Cross country is lucky, they get to preview the course before they run it. In the preview they’ll run the course as a team, feeling the terrain and mentally noting the places of challenge and ease. In college you don’t get much of a test drive, but you do get a syllabus. If you know your strong suit is in writing but not presenting, give yourself the time in advance to perfect your writing so you have a cushion when it comes to presenting. Just like in races you may know to sprint before the hill so you can slow down when you get in the thick of it.
Junior Year

“I’ll think about my teammates too,” Brown said, “if not for me I’ll push through for them.”

The importance of having a community comes in handy in the thick of the race. Now is when the self-talk may be faltering and you’re questioning why you started in the first place. But it’s important in this moment to remind yourself of the goal and the people reaching for that goal beside you. Often the greatest rewards come from the greatest struggles.

Holland mentioned finding joy in the challenge of pushing his body to extremes. He thrives off understanding his natural boundaries and exceptionality. College is a lot like that. There are boundaries. There are moments of despair and there are moments of success. But like Holland, we can find joy in the challenge. Like Brown, we can reach out for help from our teammates.

“Find a support system with goals that align with yours. You become the people you surround yourself with,” Brown said, “also, try not to complain too much.”

In reality your teammates may be your class groups, coworkers or family members. By staying true to your unique skills, you’re able to stay in your race and ease the load for your teammates. Through self-encouragement you can push past the mental hurdles to find growth in your mind and body.
Senior Year

“Those last 600-800 meters, we’re speeding up.” Holland said. “So you can finish fast.”

Senior year is the time that wraps things up. It’s time to scrounge up that last bit of energy and motivation to get you through the finish line. This moment is where we can learn the most from these cross country runners.
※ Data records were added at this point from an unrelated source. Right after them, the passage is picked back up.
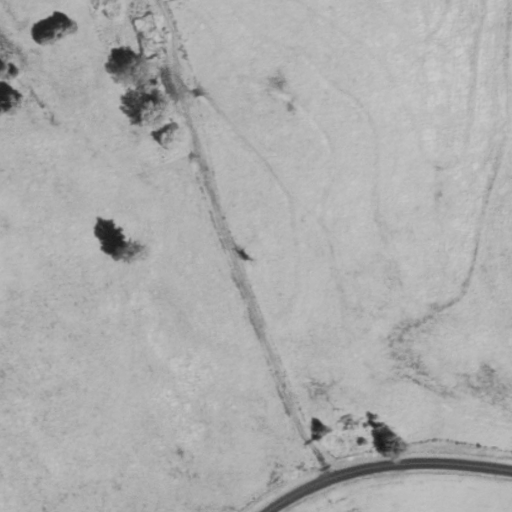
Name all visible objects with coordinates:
road: (383, 464)
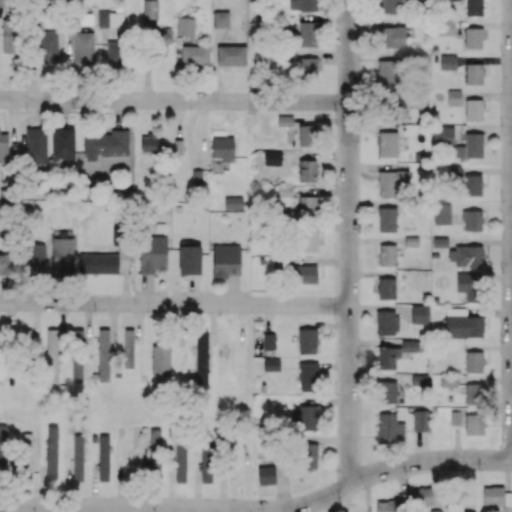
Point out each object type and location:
road: (251, 51)
road: (174, 100)
road: (350, 241)
road: (175, 304)
road: (429, 460)
road: (177, 508)
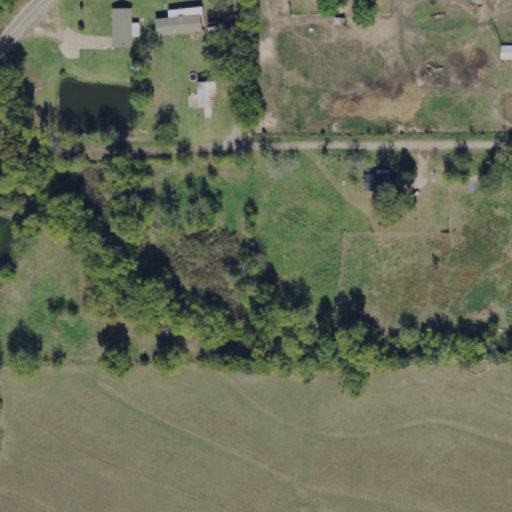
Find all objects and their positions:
road: (19, 21)
building: (181, 22)
building: (123, 28)
building: (506, 53)
road: (249, 75)
building: (207, 95)
road: (251, 149)
building: (382, 182)
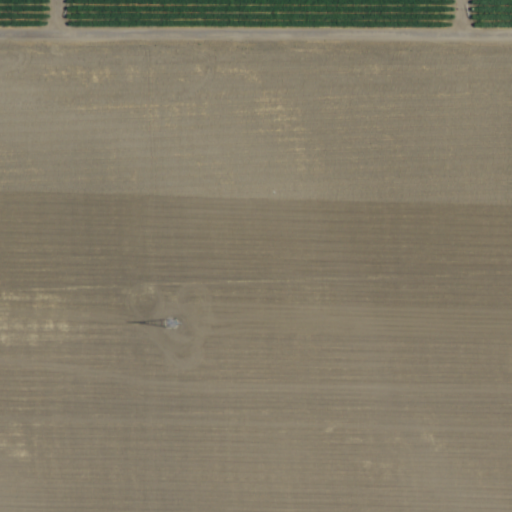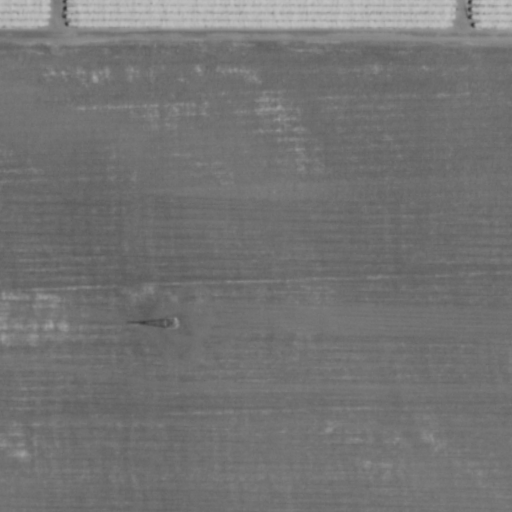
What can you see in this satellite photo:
crop: (255, 255)
power tower: (172, 326)
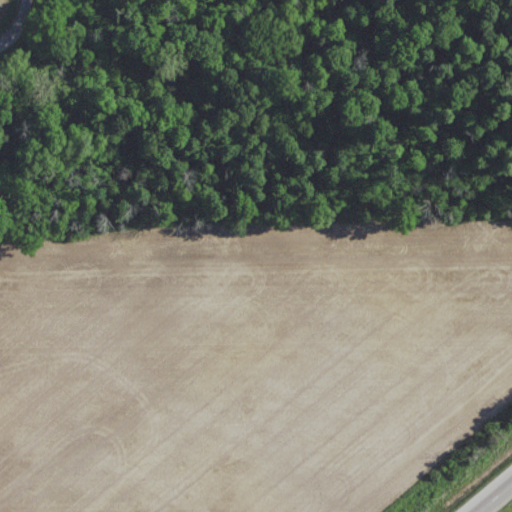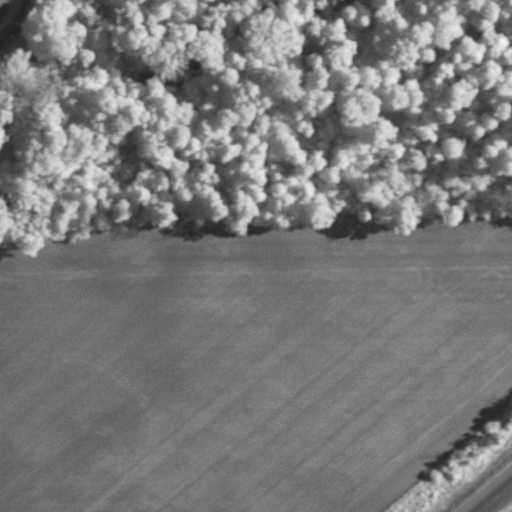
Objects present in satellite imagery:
road: (20, 26)
road: (493, 496)
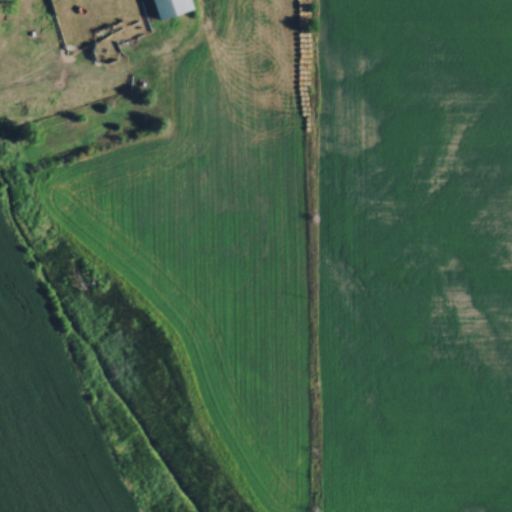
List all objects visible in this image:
building: (165, 6)
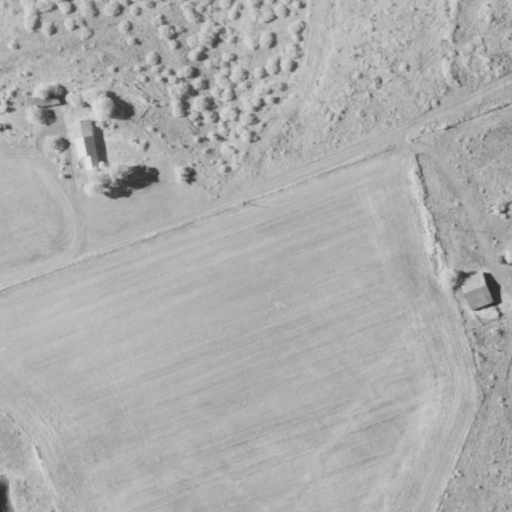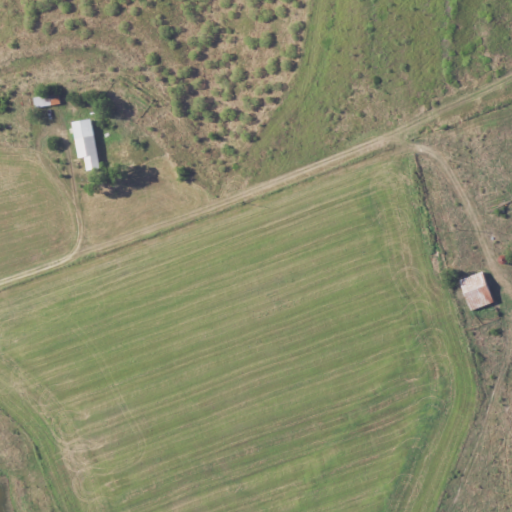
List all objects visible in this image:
building: (88, 142)
road: (76, 205)
road: (44, 267)
building: (477, 290)
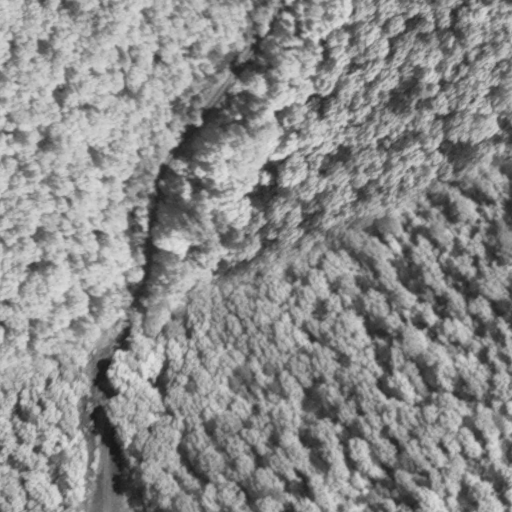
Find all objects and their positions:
road: (152, 239)
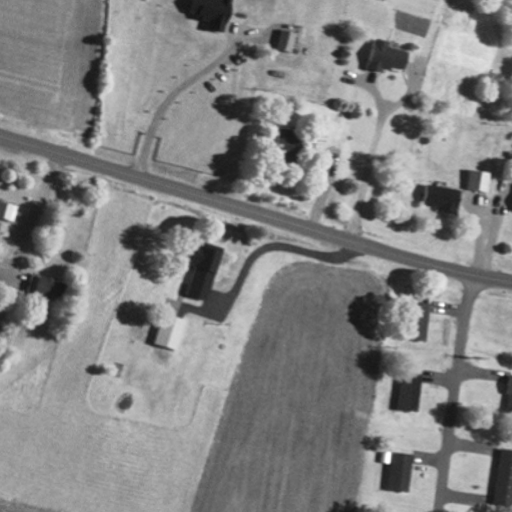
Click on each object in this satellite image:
building: (205, 12)
building: (282, 40)
building: (380, 56)
building: (279, 142)
building: (475, 180)
building: (435, 197)
building: (511, 205)
building: (7, 211)
road: (254, 211)
building: (196, 270)
building: (40, 286)
building: (414, 320)
building: (165, 331)
building: (405, 390)
building: (506, 392)
road: (452, 393)
building: (394, 472)
building: (500, 475)
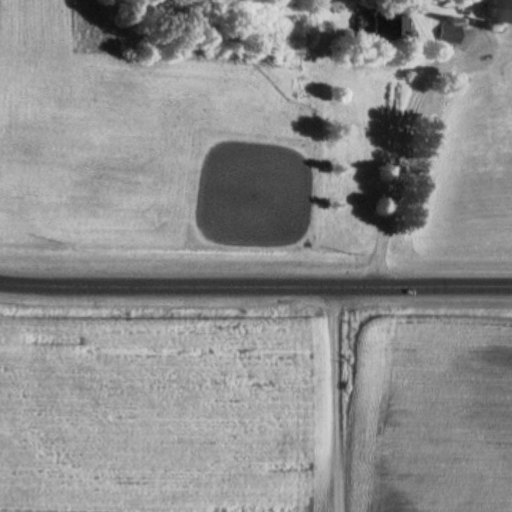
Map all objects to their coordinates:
building: (503, 8)
building: (502, 11)
building: (385, 12)
building: (387, 31)
road: (405, 149)
road: (255, 285)
road: (302, 398)
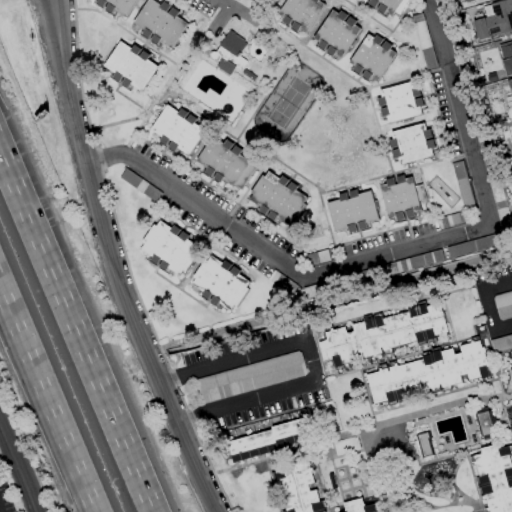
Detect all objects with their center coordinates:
road: (270, 0)
road: (234, 4)
road: (171, 5)
building: (386, 5)
building: (115, 6)
building: (118, 6)
building: (387, 6)
road: (101, 8)
road: (198, 9)
building: (301, 11)
road: (350, 11)
road: (374, 11)
building: (299, 13)
road: (403, 13)
road: (370, 14)
road: (274, 15)
road: (258, 16)
building: (494, 19)
building: (158, 23)
building: (158, 23)
road: (120, 25)
road: (291, 28)
building: (334, 32)
building: (334, 33)
road: (208, 39)
building: (231, 43)
road: (143, 45)
road: (324, 51)
building: (228, 53)
road: (203, 55)
building: (369, 57)
building: (370, 57)
building: (506, 57)
road: (238, 61)
building: (128, 66)
building: (129, 66)
road: (409, 74)
road: (358, 76)
road: (250, 81)
road: (164, 85)
building: (510, 85)
road: (369, 88)
road: (425, 94)
road: (127, 96)
park: (287, 101)
building: (399, 102)
building: (399, 102)
road: (377, 109)
road: (437, 113)
road: (190, 115)
road: (251, 115)
building: (511, 123)
building: (175, 130)
building: (176, 130)
road: (134, 134)
road: (437, 135)
road: (233, 142)
building: (411, 143)
building: (410, 144)
road: (162, 146)
road: (388, 149)
road: (269, 159)
building: (225, 161)
building: (224, 163)
road: (209, 178)
road: (291, 178)
road: (425, 182)
road: (213, 187)
road: (246, 190)
building: (400, 197)
building: (276, 198)
building: (398, 198)
building: (276, 199)
building: (347, 211)
road: (407, 218)
road: (357, 231)
road: (201, 234)
road: (355, 238)
building: (168, 248)
building: (165, 249)
road: (386, 252)
road: (202, 255)
road: (116, 262)
road: (233, 264)
building: (219, 282)
building: (219, 283)
road: (478, 288)
road: (181, 290)
road: (438, 301)
parking lot: (496, 303)
building: (502, 304)
road: (486, 305)
road: (375, 315)
road: (75, 331)
road: (488, 331)
parking lot: (507, 332)
building: (381, 334)
road: (310, 337)
building: (377, 337)
road: (420, 351)
road: (311, 358)
building: (511, 360)
building: (511, 366)
road: (323, 371)
building: (427, 373)
building: (425, 376)
building: (249, 377)
road: (321, 380)
parking lot: (251, 381)
road: (500, 386)
road: (48, 397)
road: (428, 399)
road: (502, 415)
road: (279, 422)
road: (389, 422)
building: (483, 423)
building: (485, 427)
building: (269, 441)
building: (423, 444)
building: (424, 447)
road: (5, 449)
road: (283, 454)
road: (314, 455)
road: (467, 460)
road: (418, 462)
road: (19, 468)
building: (494, 477)
building: (494, 478)
road: (453, 483)
road: (271, 486)
road: (323, 488)
building: (296, 489)
building: (296, 489)
road: (403, 491)
road: (352, 497)
building: (356, 506)
building: (354, 507)
road: (449, 508)
road: (474, 510)
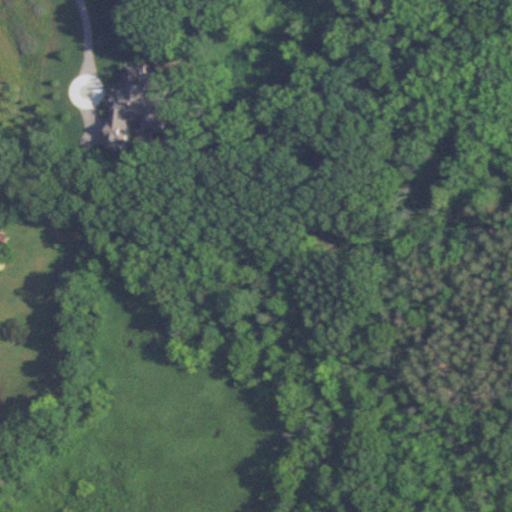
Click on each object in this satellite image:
road: (88, 44)
building: (3, 261)
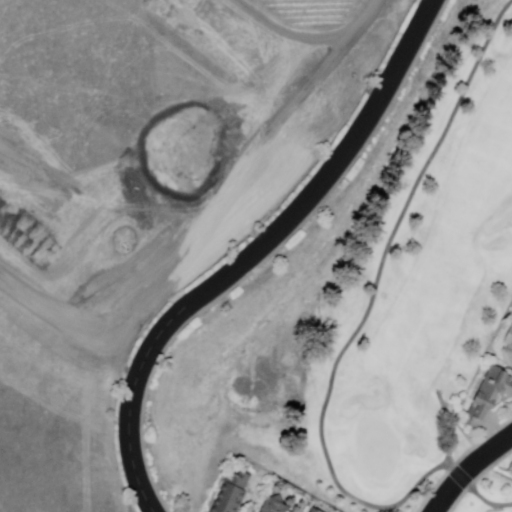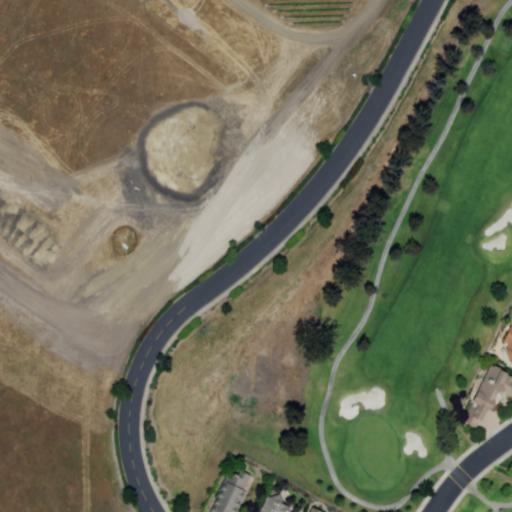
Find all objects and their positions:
road: (310, 35)
road: (250, 253)
road: (373, 302)
park: (420, 303)
building: (507, 344)
building: (509, 345)
building: (488, 392)
building: (487, 397)
park: (377, 449)
road: (469, 468)
road: (459, 477)
building: (228, 492)
building: (229, 493)
building: (272, 502)
road: (489, 504)
building: (313, 510)
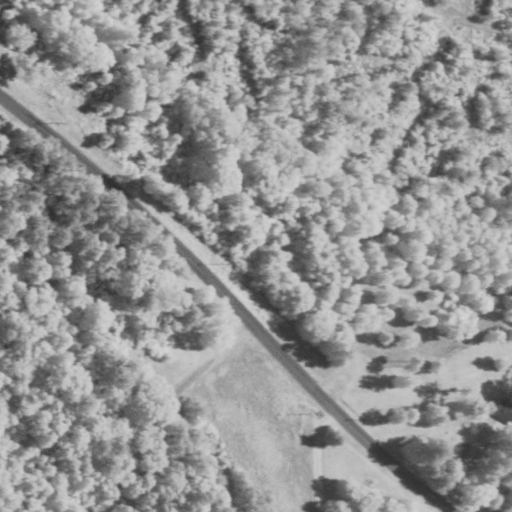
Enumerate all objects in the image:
road: (228, 300)
road: (160, 407)
building: (504, 411)
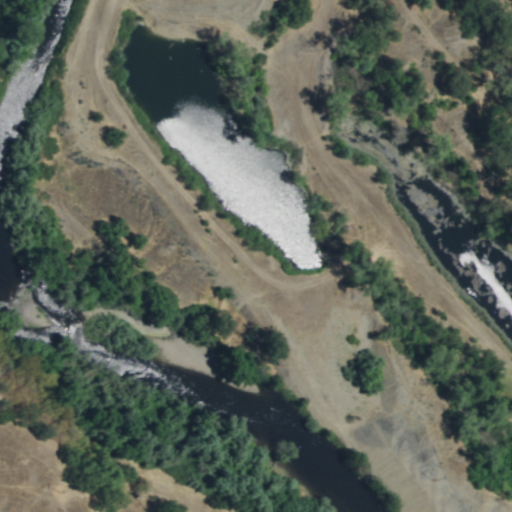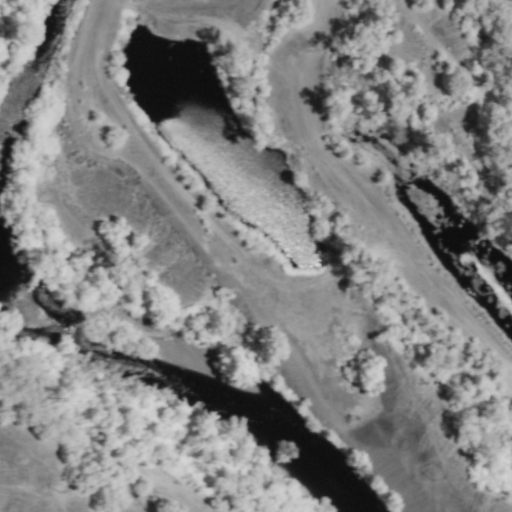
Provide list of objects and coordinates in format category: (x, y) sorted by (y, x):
river: (167, 387)
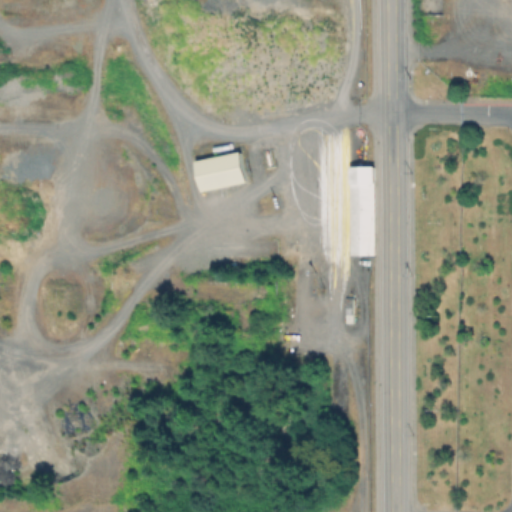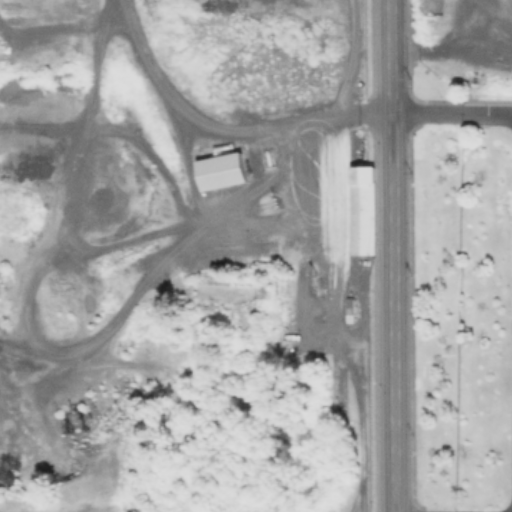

They don’t get “senioritis,” they don’t give up because the finish line is in sight. They get faster, stronger, more powerful.

“It’s easier to not care at the end of the semester,” Brown said. “It’s just reflecting on how your future self will feel is what helps me when I really want to throw the towel in.” She continued to say, “no matter if you do good or bad during a race, it’s still going to hurt. But if you do badly, you’re going to hurt and still be unhappy with the outcome.”

Being a full time student isn’t the easiest task by any means. The terrain may get rough and your mind may falter. Think about the freshman year version of you starting with a sprint. Think about the you that will cross that finish line with their arms held high. Now is the time you have to complete the work in between these two moments.

Just like running 10 miles a day, it’s challenging, but completing is proof to yourself that you’re worthy and capable.

The Aftermath
Once you cross that finish line, recovery begins. Holland said that each year you gain a

better knowledge on what your body needs to recover. Everything from a light jog to push the lactic acid out, to stretching, foam rolling and massage guns aid recovery. Sleep is Brown’s favorite. Both agree that nourishing your body is always important.

Recovery isn’t just after graduation. What’s essential is that these runners recover every day, not just after a big race. Allow yourself the space to soak up every milestone, practice gratitude for the opportunity to grow, understand what your mind and body need. Self-care, relaxation, community. These are all ways to unwind, so tomorrow you can face the course again, refreshed.

Cross country teaches us that life isn’t always easy, but that we’re capable. It teaches us that we can’t control the terrain, but we can control how we respond to it. During the semester there’s always room to slow your pace, reflect on your skills and find the best way to run your own race.